Sur les frais liés au litige :

7. Les dispositions de l'article L. 761-1 du code de justice administrative font obstacle à ce que soit mis à la charge de la commune de Frouzins, qui n'est pas dans la présente instance la partie perdante, le versement de quelque somme que ce soit sur leur fondement. En revanche, il y a lieu, dans les circonstances de l'espèce, de mettre à la charge de la communauté d'agglomération " Le Muretain Agglo " le versement à la commune de Frouzins de la somme de 2 000 euros en application de ces dispositions.

D E C I D E :

Article 1er : La requête de la communauté d'agglomération " Le Muretain Agglo " est rejetée.

Article 2 : La communauté d'agglomération " Le Muretain Agglo " versera à la commune de Frouzins la somme de 2 000 euros au titre de l'article L. 761-1 du code de justice administrative.

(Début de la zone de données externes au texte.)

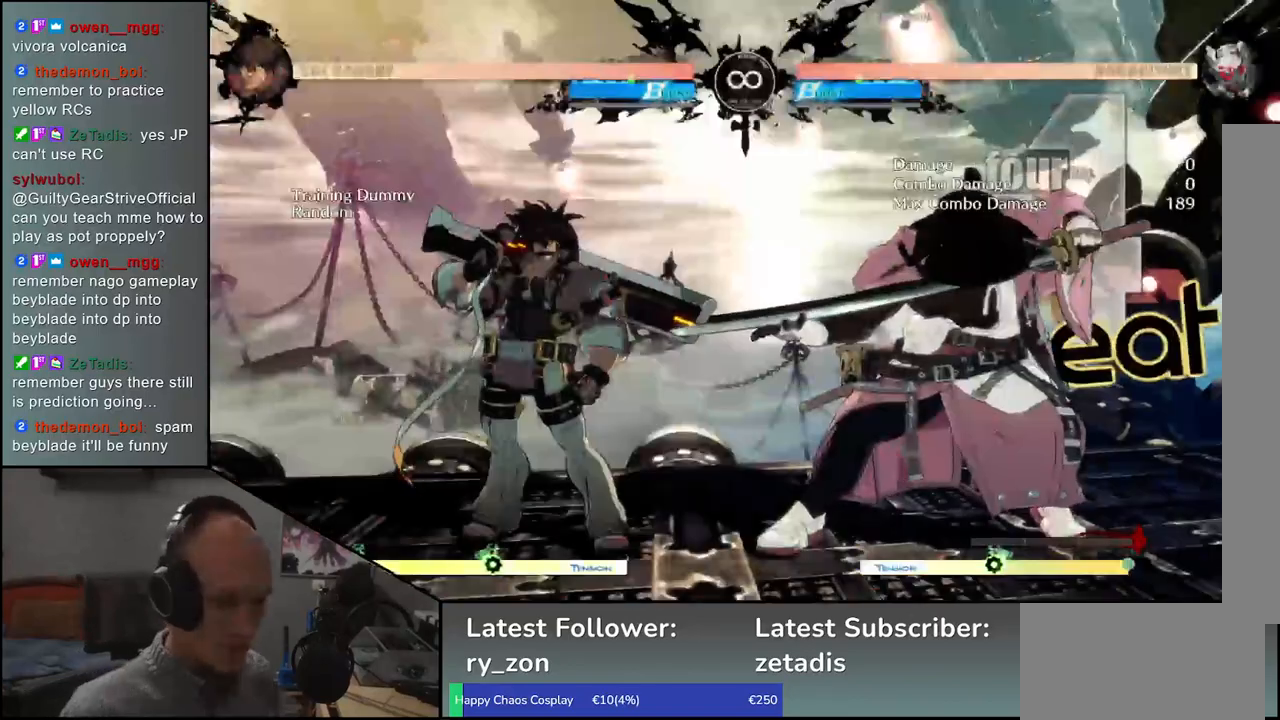
{"buttons": [], "left_stick": "center", "events": []}
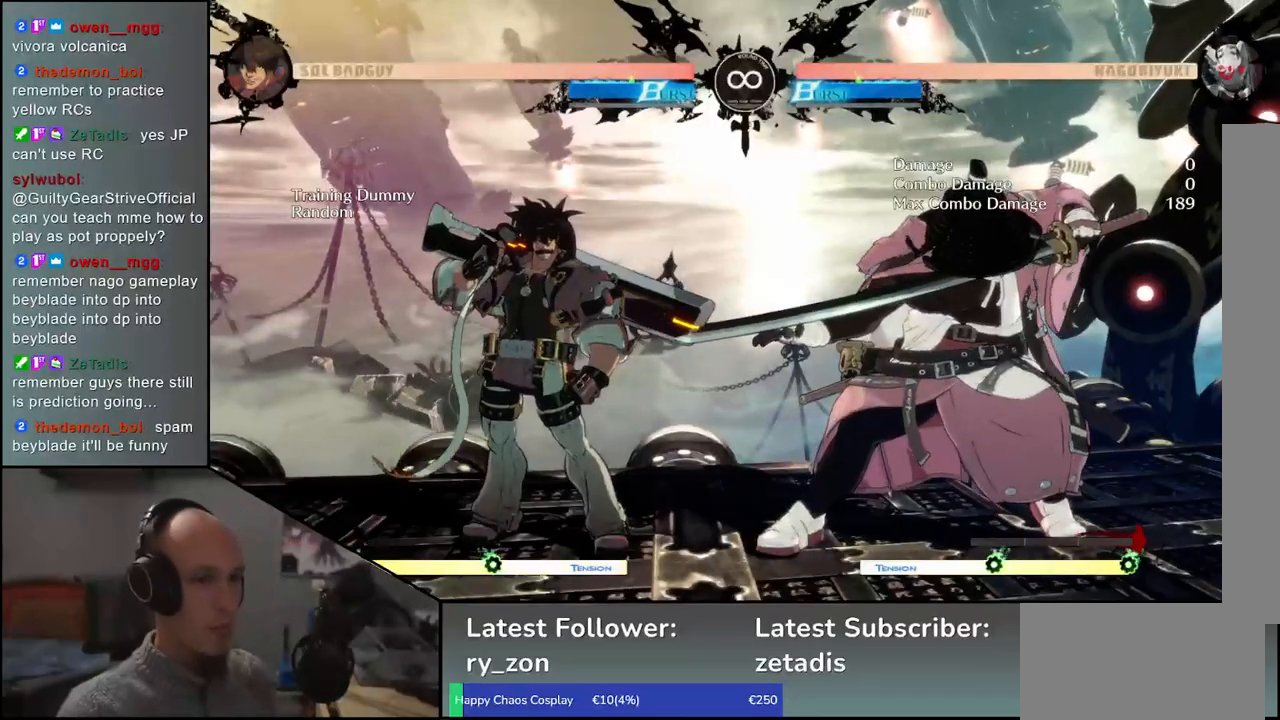
{"buttons": [], "left_stick": "center", "events": []}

Article 3 : Le présent arrêt sera notifié à la communauté d'agglomération " Le Muretain Agglo " et à la commune de Frouzins.

Délibéré après l'audience du 11 janvier 2024, où siégeaient :

- M. Barthez, président,

- M. Lafon, président assesseur,

- Mme Restino, première conseillère.

Rendu public par mise à disposition au greffe le 25 janvier 2024.

Le rapporteur,

N. Lafon

Le président,

A. Barthez

Le greffier,

F. Kinach

La République mande et ordonne au préfet de la Haute-Garonne en ce qui le concerne ou à tous commissaires de justice à ce requis en ce qui concerne les voies de droit commun contre les parties privées, de pourvoir à l'exécution de la présente décision.